● **Page text**:
*** Block opens ***

Americans Still Hanging on By Running Up Their Credit Cards
In July, the mainstream financial media breathlessly reported that consumer spending was “holding up” based on better-than-expected retail sales. But how did consumers manage to spend all of that money?
They borrowed it.
After a pause in June, American consumers went back to charging up their credit cards in July.
Meanwhile, borrowing for big-ticket items fell into the basement in July. This is a recession warning sign.
Americans added another $10.4 billion in consumer debt in July, according to the latest data from the Federal Reserve. They now owe a record $4.98 trillion in consumer debt.
On an annual basis, consumer debt rose by 2.5% in July.
The Federal Reserve consumer debt figures include credit card debt, student loans, and auto loans, but do not factor in mortgage debt. When you include mortgages, US households are buried under a record level of debt. Household debt cracked $17 trillion for the first time ever in the first quarter of this year.
In June, Americans paused credit card purchases with revolving debt contracting slightly. But that appears to have been an anomaly. Revolving debt, primarily made up of credit card balances, jumped by $9.6 billion. That was a 9.2% annual increase. Americans now owe $1.27 trillion in revolving credit.
The bigger problem is the double whammy of rising debt and rising interest rates. Average credit card interest rates eclipsed the previous record high of 17.87% months ago. The average annual percentage rate (APR) currently stands at 20.68%.
Consumers typically pay down credit card debt during the first quarter of the year. In Q1 2023, credit card debt remained basically unchanged. The annual payoff never happened.

*** Block closes ***

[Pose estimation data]

*** Block opens ***

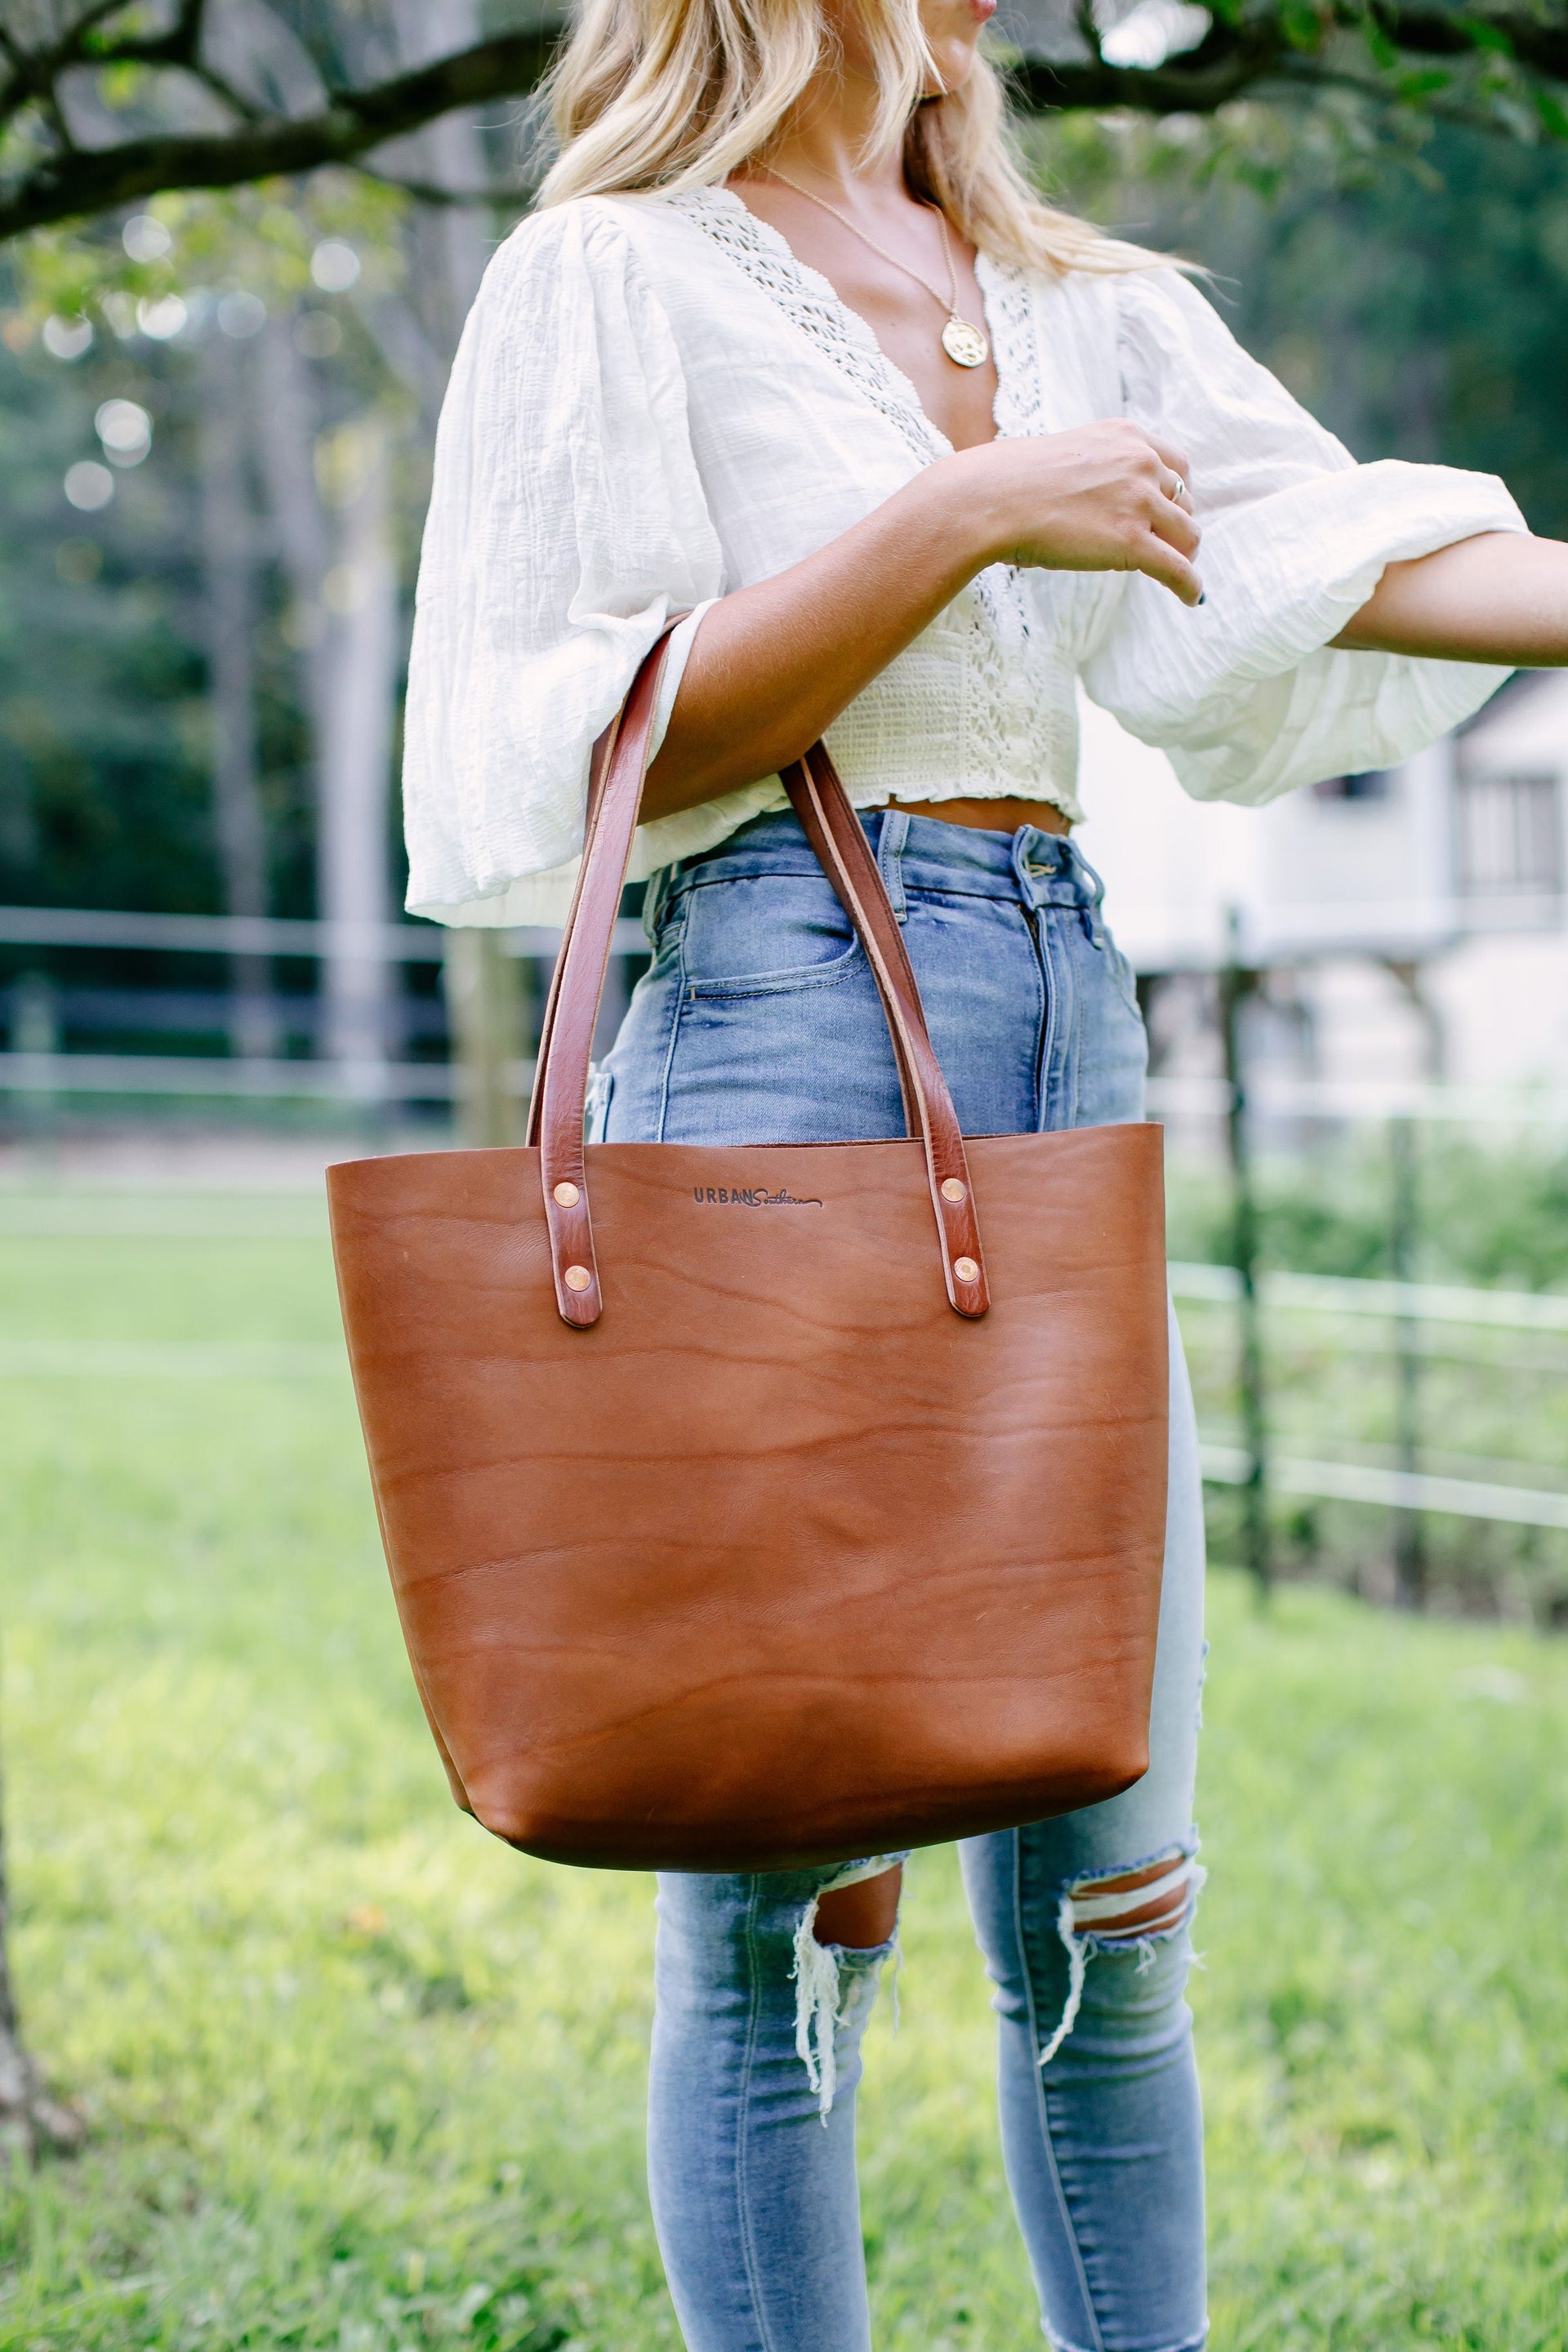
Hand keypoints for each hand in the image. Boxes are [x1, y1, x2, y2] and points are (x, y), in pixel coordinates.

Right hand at [948, 420, 1202, 606]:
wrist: (991, 499)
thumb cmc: (1012, 484)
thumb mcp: (1068, 457)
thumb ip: (1096, 471)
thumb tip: (1099, 504)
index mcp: (1126, 437)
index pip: (1176, 466)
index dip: (1177, 495)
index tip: (1169, 514)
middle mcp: (1141, 462)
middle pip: (1184, 501)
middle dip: (1177, 526)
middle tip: (1167, 548)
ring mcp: (1139, 501)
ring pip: (1187, 534)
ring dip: (1183, 555)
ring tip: (1177, 575)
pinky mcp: (1132, 541)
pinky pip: (1177, 568)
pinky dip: (1189, 586)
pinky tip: (1192, 598)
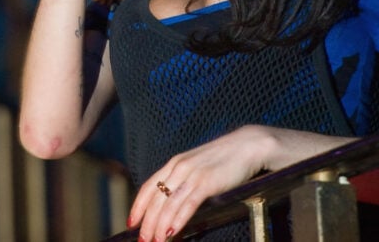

*** Block closes ***

● **Activity A**: What does the consumer debt article give as the current average annual percentage rate on credit cards?
● **Activity B**: From the consumer debt article, write out the passage that opens with the words containing "They borrowed it." and closes with "in consumer debt.".

● **Answer box A**: 20.68%

● **Answer box B**:
They borrowed it.
After a pause in June, American consumers went back to charging up their credit cards in July.
Meanwhile, borrowing for big-ticket items fell into the basement in July. This is a recession warning sign.
Americans added another $10.4 billion in consumer debt in July, according to the latest data from the Federal Reserve. They now owe a record $4.98 trillion in consumer debt.